◆ Your assignment:
Convert the lines of the records from the one containing "2026美加墨世界杯：用" through the end of the records, inclusive, into a Markdown table with the columns Row and Line. Number each line in order and omit blank lines.

◆ Provided material:
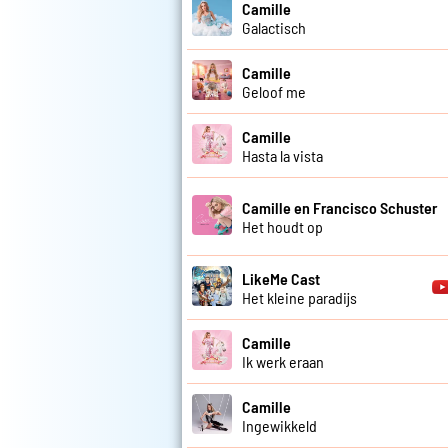
Camille
Galactisch
Camille
Geloof me
Camille
Hasta la vista
Camille en Francisco Schuster
Het houdt op
LikeMe Cast
Het kleine paradijs
Camille
Ik werk eraan
Camille
Ingewikkeld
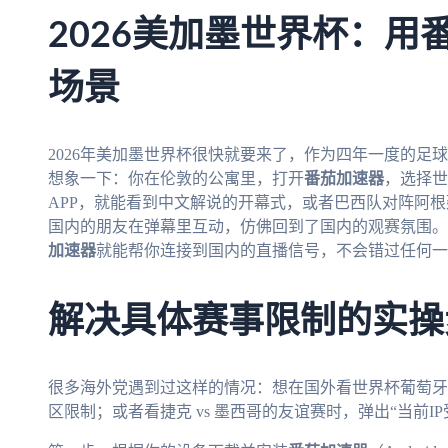
2026美加墨世界杯：用
场景
2026年美加墨世界杯很快就要来了，作为四年一度的足
想象一下：你在伦敦的公寓里，打开
番茄加速器
，选择世
APP，就能看到中文解说的开幕式，或者巴西队对阵阿
国内的朋友在弹幕里互动，仿佛回到了国内的观赛氛围。
加速器
就能帮你连接到国内的直播信号，不会错过任何一
解决具体赛事限制的实操
很多海外党遇到过这样的情况：想在国外看世界杯葡萄牙 
区限制；或者看捷克 vs 墨西哥的友谊赛时，弹出“当前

◆ Solution for this problem:
| Row | Line |
|---|---|
| 1 | 2026美加墨世界杯：用 |
| 2 | 场景 |
| 3 | 2026年美加墨世界杯很快就要来了，作为四年一度的足 |
| 4 | 想象一下：你在伦敦的公寓里，打开 |
| 5 | 番茄加速器 |
| 6 | ，选择世 |
| 7 | APP，就能看到中文解说的开幕式，或者巴西队对阵阿 |
| 8 | 国内的朋友在弹幕里互动，仿佛回到了国内的观赛氛围。 |
| 9 | 加速器 |
| 10 | 就能帮你连接到国内的直播信号，不会错过任何一 |
| 11 | 解决具体赛事限制的实操 |
| 12 | 很多海外党遇到过这样的情况：想在国外看世界杯葡萄牙  |
| 13 | 区限制；或者看捷克 vs 墨西哥的友谊赛时，弹出“当前 |